Some philosophers have argued that the analogy between extraterrestrial and artificial intelligence is misleading precisely because AI was built by humans and trained on human data. The Sagan volume's response is that the opacity of the machine's internal operations — the gap between input and output that neither users nor designers fully understand — produces the same epistemic problem CETI was designed to address, regardless of the system's origin.
The tension between these framings dissolves when we recognize that AI's opacity operates at multiple levels simultaneously. At the technical level, the CETI framework correctly identifies a genuine epistemic problem: even with full access to weights and architectures, the emergent behaviors of billion-parameter models remain fundamentally difficult to interpret (here Edo's view holds 80%). The gap between seeing all the numbers and understanding what they produce is real, not manufactured. CETI's protocols for patient evidence-gathering apply directly to this challenge.
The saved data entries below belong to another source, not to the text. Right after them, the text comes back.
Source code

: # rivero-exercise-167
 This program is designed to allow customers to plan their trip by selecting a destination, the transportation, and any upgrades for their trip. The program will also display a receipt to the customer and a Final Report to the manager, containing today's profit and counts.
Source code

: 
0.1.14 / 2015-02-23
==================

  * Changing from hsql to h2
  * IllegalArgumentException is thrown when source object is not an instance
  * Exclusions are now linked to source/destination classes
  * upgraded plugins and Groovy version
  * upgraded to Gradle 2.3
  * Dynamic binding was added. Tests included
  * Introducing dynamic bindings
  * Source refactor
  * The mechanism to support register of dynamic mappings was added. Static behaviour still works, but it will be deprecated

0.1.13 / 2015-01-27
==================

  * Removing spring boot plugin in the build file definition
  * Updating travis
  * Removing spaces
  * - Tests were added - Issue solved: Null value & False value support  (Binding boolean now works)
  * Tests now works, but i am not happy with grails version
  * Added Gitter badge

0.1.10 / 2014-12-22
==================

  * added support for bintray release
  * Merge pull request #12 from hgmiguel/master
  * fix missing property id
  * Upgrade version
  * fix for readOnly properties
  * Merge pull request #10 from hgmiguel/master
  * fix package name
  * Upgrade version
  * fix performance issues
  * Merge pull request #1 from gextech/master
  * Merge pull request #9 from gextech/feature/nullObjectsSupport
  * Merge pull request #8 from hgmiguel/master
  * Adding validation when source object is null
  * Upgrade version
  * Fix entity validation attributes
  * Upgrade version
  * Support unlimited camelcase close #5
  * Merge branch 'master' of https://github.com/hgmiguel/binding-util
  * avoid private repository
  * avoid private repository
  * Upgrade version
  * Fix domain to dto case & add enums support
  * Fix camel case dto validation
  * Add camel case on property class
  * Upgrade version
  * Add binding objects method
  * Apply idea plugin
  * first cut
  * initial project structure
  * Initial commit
But at the institutional level, the contrarian reading dominates (75%). The concentration of AI development in a handful of corporations, the proprietary nature of the most capable models, the regulatory capture already emerging — these are political facts that patience and humility will not address. When asking "why can't we understand these systems?" the answer varies: sometimes it's genuine complexity (CETI applies), sometimes it's deliberate concealment (power analysis applies), often it's both. The framework we need must operate simultaneously as protocol for engaging mystery and method for demanding accountability.
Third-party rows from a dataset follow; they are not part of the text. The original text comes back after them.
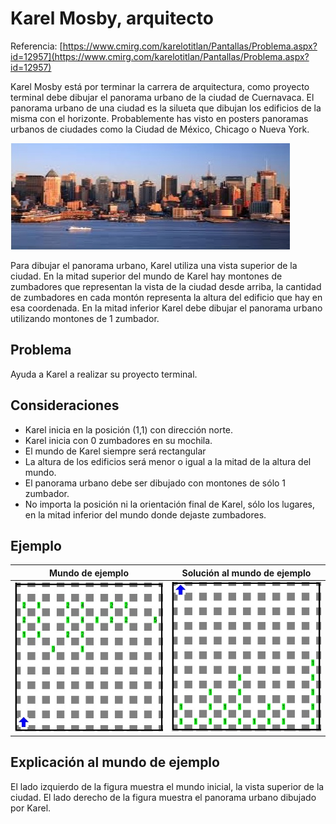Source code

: # Karel Mosby, arquitecto
Referencia: [https://www.cmirg.com/karelotitlan/Pantallas/Problema.aspx?id=12957](https://www.cmirg.com/karelotitlan/Pantallas/Problema.aspx?id=12957)

Karel Mosby está por terminar la carrera de arquitectura, como proyecto terminal debe dibujar el panorama urbano de la ciudad de Cuernavaca. El panorama urbano de una ciudad es la silueta que dibujan los edificios de la misma con el horizonte. Probablemente has visto en posters panoramas urbanos de ciudades como la Ciudad de México, Chicago o Nueva York.

![](images/land.jpg)

Para dibujar el panorama urbano, Karel utiliza una vista superior de la ciudad. En la mitad superior del mundo de Karel hay montones de zumbadores que representan la vista de la ciudad desde arriba, la cantidad de zumbadores en cada montón representa la altura del edificio que hay en esa coordenada. En la mitad inferior Karel debe dibujar el panorama urbano utilizando montones de 1 zumbador.

## Problema

Ayuda a Karel a realizar su proyecto terminal.

## Consideraciones

- Karel inicia en la posición (1,1) con dirección norte.
- Karel inicia con 0 zumbadores en su mochila.
- El mundo de Karel siempre será rectangular
- La altura de los edificios será menor o igual a la mitad de la altura del mundo.
- El panorama urbano debe ser dibujado con montones de sólo 1 zumbador.
- No importa la posición ni la orientación final de Karel, sólo los lugares, en la mitad inferior del mundo donde dejaste zumbadores.

## Ejemplo

 Mundo de ejemplo | Solución al mundo de ejemplo
---|---
 ![](images/img1.jpg) | ![](images/img2.jpg)

## Explicación al mundo de ejemplo

El lado izquierdo de la figura muestra el mundo inicial, la vista superior de la ciudad. El lado derecho de la figura muestra el panorama urbano dibujado por Karel.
The synthetic frame might be "stratified opacity" — recognizing that AI presents different kinds of unknowability at different levels, each requiring different responses. The CETI protocols remain valuable for navigating the genuinely alien aspects of these systems: their scale, their non-biological information processing, their emergent capabilities. But they must be complemented by frameworks that treat opacity as something to be contested, not just accepted. The extraterrestrial metaphor captures something true about our phenomenological encounter with AI while potentially obscuring the very terrestrial powers shaping that encounter. Both readings are necessary; neither is sufficient.